John Rizzo, the longtime legal counsel for the CIA who was at the center of the agency’s torture regime, has a new memoir out in which he says that George W. Bush was lying when he claimed to have personally approved the “enhanced interrogation techniques” used by the CIA against many detainees.
Rizzo’s most remarkable account concerns President Bush. Essentially, Rizzo concludes that Bush has lately invented a memory of himself as someone who was well informed and decisively in favor of waterboarding certain Al Qaeda prisoners, when, as far as Rizzo can tell, Bush seems not to have known at the time what the C.I.A. was doing.
In “Decision Points,” his 2010 memoir, Bush recalled that George Tenet provided a list of brutal interrogation techniques the C.I.A. proposed to use, and that Bush overruled “two that I felt went too far.” Later, when Tenet asked the President directly if he could employ waterboarding on Khalid Sheikh Mohammed, Bush wrote that he answered, “Damn right.”
Yet, according to Rizzo, “The one senior U.S. Government national security official during this time—from August 2002 through 2003—who I did not believe was knowledgeable about the E.I.T.s was President Bush himself. He was not present at any of the Principals Committee meetings … and none of the principals at any of the E.I.T. sessions during this period ever alluded to the President knowing anything about them.”
Some of the chronology of events related to the C.I.A. interrogations that Bush provides in “Decision Points” doesn’t compute, according to Rizzo. Also, Rizzo would certainly have known if Bush had banned two techniques, but Rizzo has “no idea” what Bush might have been referring to in his memoir. Throughout this period, Rizzo, as he remembers it, was in daily contact with George Tenet, who said “nothing about any conversations he had with the president about E.I.T.s, much less any instructions or approvals coming from Bush.”
Rizzo writes, “It simply didn’t seem conceivable that George [Tenet] wouldn’t have passed something like that on to those of us who were running the program.” Rizzo got in touch with Tenet while preparing “Company Man” and Tenet confirmed “that he did not recall ever briefing Bush” on specific interrogation techniques being used at C.I.A. prisons. “I have to conclude that the account in Bush’s memoir simply is wrong,” Rizzo concludes.
Rizzo finds “the episode perplexing but nonetheless admirable on Bush’s part.” Typically, Presidents distance themselves from controversial C.I.A. programs, but, in “Decision Points,” Bush “put himself up to his neck in the creation and implementation of the most contentious counterterrorist program in the post-9/11 era when, in fact, he wasn’t,” thus taking responsibility.

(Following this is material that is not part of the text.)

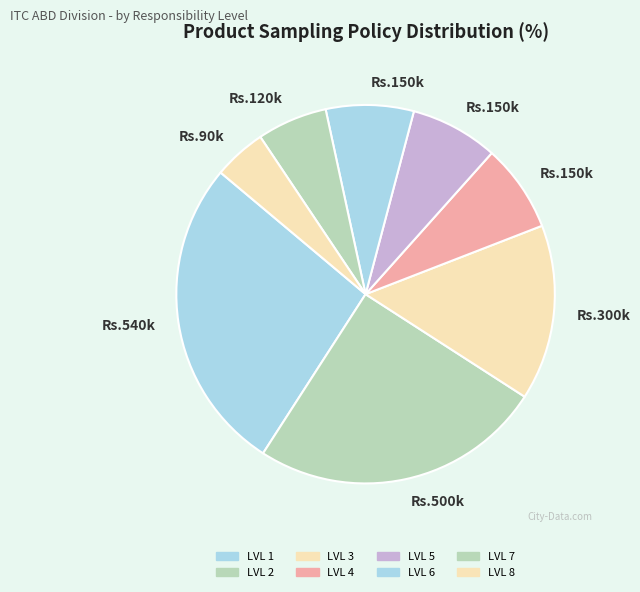

How many slices are in this pie chart?

8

But as the indispensable Marcy Wheeler notes, Rizzo has in the past admitted that the president had explicitly authorized the use of “enhanced interrogation techniques” on Al Qaeda detainees. And his history of being honest on such matters isn’t exactly stellar.
There are, as there always are with John Rizzo’s claims, obvious gimmicks. He apparently discusses the period from August 2002 — the date when DOJ’s OLC authorized torture for Abu Zubaydah, at which point much, if not all of the techniques approved, had already been used on him — through 2003, the year before Bush issued a second authorization for the torture program in Tenet’s last days. The key authorizations from the White House came before August 2002, as the torture was happening (and Coll should review these details if he wants to review Rizzo’s memoir competently). And we know Tenet did record Bush’s authorization for the program — he did it in a document Rizzo handled.
Marcy also says that “if Bush really was ignorant about the torture program, then it means the entire thing was illegal.” But of course, it was illegal whether Bush authorized it or not under the UN Convention Against Torture, which is the law of the land in this country.